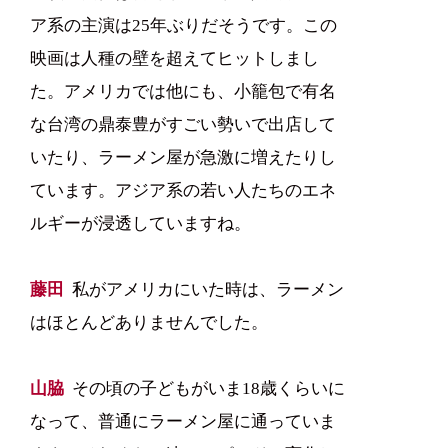
ア系の主演は25年ぶりだそうです。この
映画は人種の壁を超えてヒットしまし
た。アメリカでは他にも、小籠包で有名
な台湾の鼎泰豊がすごい勢いで出店して
いたり、ラーメン屋が急激に増えたりし
ています。アジア系の若い人たちのエネ
ルギーが浸透していますね。
藤田
私がアメリカにいた時は、ラーメン
はほとんどありませんでした。
山脇
その頃の子どもがいま18歳くらいに
なって、普通にラーメン屋に通っていま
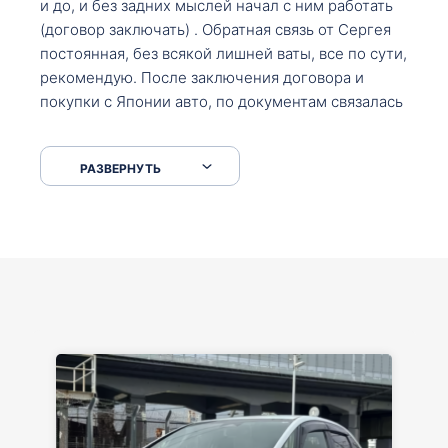
и до, и без задних мыслей начал с ним работать
(договор заключать) . Обратная связь от Сергея
постоянная, без всякой лишней ваты, все по сути,
рекомендую. После заключения договора и
покупки с Японии авто, по документам связалась
со мной Мария, все подсказала, куда, что и как,
что заполнить, куда зайти, образцы и т.д. После
РАЗВЕРНУТЬ
приехал за авто. Меня тепло встретили Сергей с
Марией. Автомобиль забрал, все супер. Спасибо
вам большое. Буду еще обращаться.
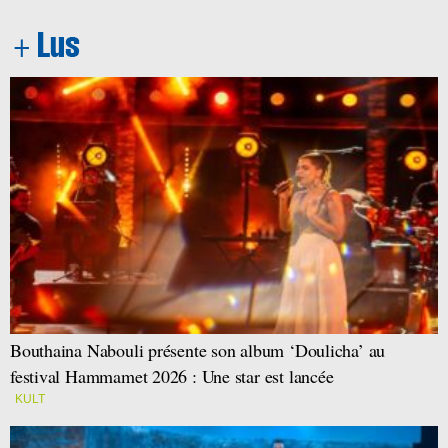
Bouthaina Nabouli présente son album ‘Doulicha’ au
festival Hammamet 2026 : Une star est lancée
KULT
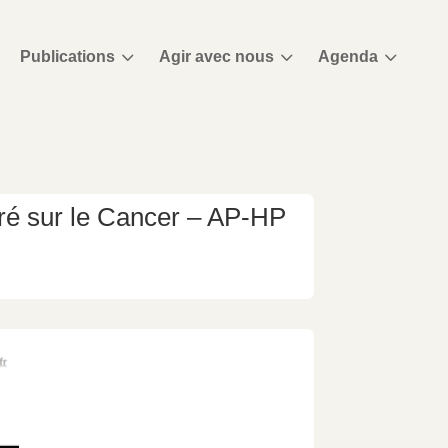
3
3
3
Publications
Agir avec nous
Agenda
é sur le Cancer – AP-HP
_ _ _
▸ WRITTEN TASK: Exactly as they stand, retype all the entries, but omit the pictures.

▸ ANSWER BELOW:
ア系の主演は25年ぶりだそうです。この
映画は人種の壁を超えてヒットしまし
た。アメリカでは他にも、小籠包で有名
な台湾の鼎泰豊がすごい勢いで出店して
いたり、ラーメン屋が急激に増えたりし
ています。アジア系の若い人たちのエネ
ルギーが浸透していますね。
藤田
私がアメリカにいた時は、ラーメン
はほとんどありませんでした。
山脇
その頃の子どもがいま18歳くらいに
なって、普通にラーメン屋に通っていま
и до, и без задних мыслей начал с ним работать
(договор заключать) . Обратная связь от Сергея
постоянная, без всякой лишней ваты, все по сути,
рекомендую. После заключения договора и
покупки с Японии авто, по документам связалась
со мной Мария, все подсказала, куда, что и как,
что заполнить, куда зайти, образцы и т.д. После
РАЗВЕРНУТЬ
приехал за авто. Меня тепло встретили Сергей с
Марией. Автомобиль забрал, все супер. Спасибо
вам большое. Буду еще обращаться.
Bouthaina Nabouli présente son album ‘Doulicha’ au
festival Hammamet 2026 : Une star est lancée
KULT
3
3
3
Publications
Agir avec nous
Agenda
é sur le Cancer – AP-HP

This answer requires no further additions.